Requirement ▸ Where in the data below does the word "than" appear? Copy each line that holds it.

[Records from a dataset]
------------------------------

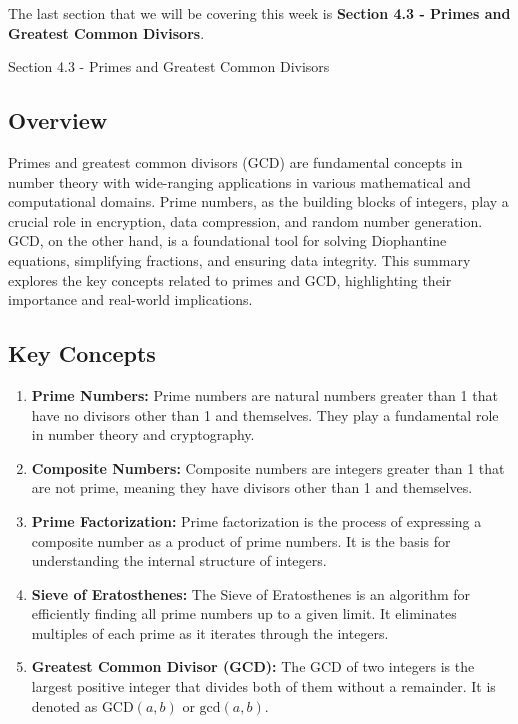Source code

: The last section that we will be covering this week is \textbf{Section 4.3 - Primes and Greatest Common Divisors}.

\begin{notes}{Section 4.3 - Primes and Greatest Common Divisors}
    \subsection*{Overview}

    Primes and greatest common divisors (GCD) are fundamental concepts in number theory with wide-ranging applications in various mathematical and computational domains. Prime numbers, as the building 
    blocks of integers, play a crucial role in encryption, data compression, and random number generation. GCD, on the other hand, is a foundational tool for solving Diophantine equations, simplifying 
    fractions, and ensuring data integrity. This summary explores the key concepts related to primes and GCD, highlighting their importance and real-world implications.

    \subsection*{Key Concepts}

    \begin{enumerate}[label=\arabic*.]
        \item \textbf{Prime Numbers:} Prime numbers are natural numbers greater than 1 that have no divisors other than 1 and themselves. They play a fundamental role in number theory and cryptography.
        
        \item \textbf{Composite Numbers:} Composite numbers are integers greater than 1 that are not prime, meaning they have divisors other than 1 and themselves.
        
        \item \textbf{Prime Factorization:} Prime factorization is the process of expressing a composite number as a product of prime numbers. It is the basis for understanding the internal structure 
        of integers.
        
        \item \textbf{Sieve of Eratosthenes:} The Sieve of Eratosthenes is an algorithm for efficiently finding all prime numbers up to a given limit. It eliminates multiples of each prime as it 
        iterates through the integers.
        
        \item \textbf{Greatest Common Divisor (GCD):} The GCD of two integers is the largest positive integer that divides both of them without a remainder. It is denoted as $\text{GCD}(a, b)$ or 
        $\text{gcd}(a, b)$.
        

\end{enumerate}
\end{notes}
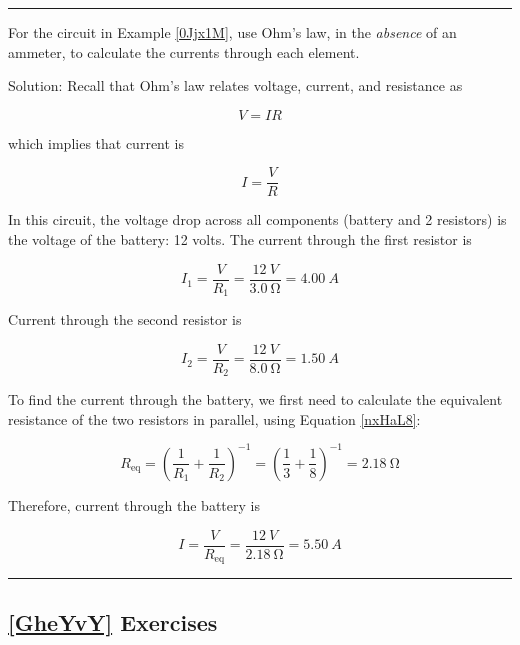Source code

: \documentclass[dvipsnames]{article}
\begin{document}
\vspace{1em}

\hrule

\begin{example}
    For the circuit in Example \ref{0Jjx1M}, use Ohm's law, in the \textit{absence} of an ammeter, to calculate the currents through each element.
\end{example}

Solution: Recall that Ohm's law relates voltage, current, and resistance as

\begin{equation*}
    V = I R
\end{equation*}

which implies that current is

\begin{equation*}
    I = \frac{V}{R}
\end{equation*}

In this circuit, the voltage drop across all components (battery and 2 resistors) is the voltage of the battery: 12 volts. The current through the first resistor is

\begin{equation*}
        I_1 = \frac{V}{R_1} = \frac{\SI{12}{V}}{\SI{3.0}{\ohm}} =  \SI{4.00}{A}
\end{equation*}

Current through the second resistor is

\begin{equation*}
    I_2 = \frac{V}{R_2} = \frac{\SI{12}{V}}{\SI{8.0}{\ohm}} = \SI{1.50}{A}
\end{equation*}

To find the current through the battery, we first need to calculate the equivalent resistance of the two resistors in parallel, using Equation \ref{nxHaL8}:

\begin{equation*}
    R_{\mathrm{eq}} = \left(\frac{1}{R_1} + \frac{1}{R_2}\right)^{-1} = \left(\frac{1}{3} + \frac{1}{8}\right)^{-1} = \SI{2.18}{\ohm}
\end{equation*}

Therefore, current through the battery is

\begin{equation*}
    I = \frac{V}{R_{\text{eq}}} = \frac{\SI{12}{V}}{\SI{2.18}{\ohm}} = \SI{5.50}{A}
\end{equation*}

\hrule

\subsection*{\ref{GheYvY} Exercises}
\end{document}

------------------------------

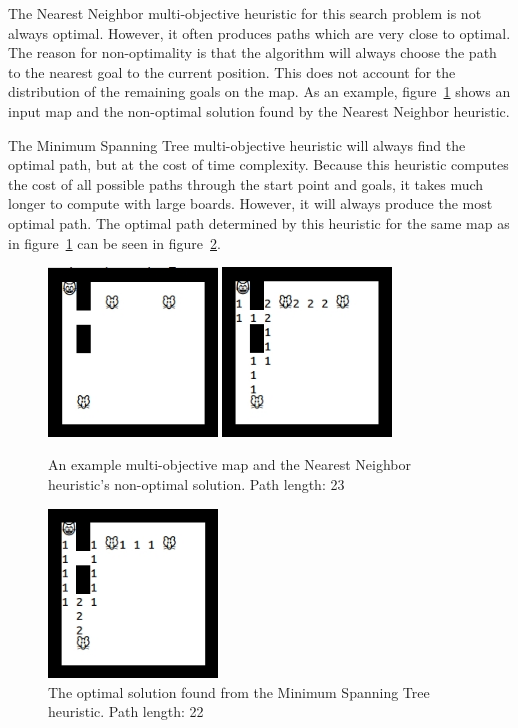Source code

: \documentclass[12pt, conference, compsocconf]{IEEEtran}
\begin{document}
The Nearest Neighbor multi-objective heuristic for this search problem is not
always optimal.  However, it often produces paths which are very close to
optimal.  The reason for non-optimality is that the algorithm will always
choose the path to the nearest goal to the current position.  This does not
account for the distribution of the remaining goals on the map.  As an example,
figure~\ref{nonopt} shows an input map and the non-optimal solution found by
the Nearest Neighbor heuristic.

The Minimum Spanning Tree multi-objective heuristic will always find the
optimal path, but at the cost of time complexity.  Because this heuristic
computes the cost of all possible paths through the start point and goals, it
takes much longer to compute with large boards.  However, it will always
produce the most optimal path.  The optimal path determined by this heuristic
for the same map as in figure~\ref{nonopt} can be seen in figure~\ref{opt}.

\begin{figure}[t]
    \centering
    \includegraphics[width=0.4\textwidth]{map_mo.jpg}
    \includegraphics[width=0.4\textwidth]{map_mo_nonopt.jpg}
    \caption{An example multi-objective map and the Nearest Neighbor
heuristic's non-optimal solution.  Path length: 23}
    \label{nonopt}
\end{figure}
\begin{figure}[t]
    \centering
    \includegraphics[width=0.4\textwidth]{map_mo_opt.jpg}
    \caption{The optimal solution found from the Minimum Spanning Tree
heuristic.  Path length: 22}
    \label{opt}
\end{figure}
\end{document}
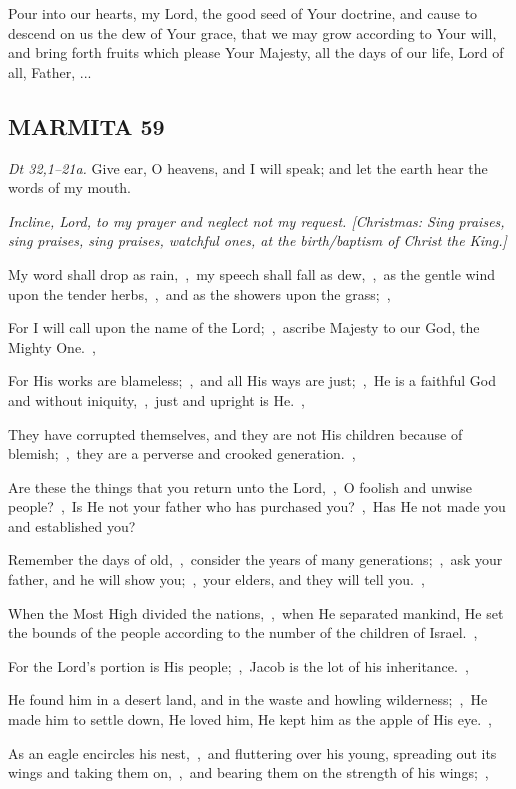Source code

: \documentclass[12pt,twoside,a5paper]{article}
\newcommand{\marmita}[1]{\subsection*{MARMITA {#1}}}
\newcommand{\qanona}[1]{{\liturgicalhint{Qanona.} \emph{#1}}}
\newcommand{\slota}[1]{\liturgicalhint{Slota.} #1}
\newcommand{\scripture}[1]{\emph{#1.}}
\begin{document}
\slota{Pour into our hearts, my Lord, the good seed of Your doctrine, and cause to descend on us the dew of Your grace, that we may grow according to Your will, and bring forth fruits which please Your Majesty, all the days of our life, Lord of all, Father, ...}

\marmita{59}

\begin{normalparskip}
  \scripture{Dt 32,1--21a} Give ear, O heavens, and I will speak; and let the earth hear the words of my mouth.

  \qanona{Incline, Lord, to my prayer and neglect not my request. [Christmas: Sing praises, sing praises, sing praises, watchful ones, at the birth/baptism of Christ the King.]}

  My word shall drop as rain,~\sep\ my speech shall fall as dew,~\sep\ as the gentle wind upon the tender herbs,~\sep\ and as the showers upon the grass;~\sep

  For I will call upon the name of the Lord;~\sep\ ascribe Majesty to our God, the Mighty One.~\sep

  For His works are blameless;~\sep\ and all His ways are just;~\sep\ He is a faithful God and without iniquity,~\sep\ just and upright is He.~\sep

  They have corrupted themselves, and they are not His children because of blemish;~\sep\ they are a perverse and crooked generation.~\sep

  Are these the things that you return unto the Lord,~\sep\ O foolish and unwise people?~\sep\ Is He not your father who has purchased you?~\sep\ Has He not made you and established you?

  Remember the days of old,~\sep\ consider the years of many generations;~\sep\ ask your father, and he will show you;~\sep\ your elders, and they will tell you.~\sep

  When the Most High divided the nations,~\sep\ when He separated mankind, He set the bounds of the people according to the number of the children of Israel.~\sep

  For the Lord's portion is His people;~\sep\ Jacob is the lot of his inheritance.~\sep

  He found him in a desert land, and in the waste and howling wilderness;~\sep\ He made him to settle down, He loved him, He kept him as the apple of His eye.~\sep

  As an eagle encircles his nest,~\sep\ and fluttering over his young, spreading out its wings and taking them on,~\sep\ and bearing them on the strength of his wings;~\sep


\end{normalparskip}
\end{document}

------------------------------

Task response ▸
        \item \textbf{Prime Numbers:} Prime numbers are natural numbers greater than 1 that have no divisors other than 1 and themselves. They play a fundamental role in number theory and cryptography.
        \item \textbf{Composite Numbers:} Composite numbers are integers greater than 1 that are not prime, meaning they have divisors other than 1 and themselves.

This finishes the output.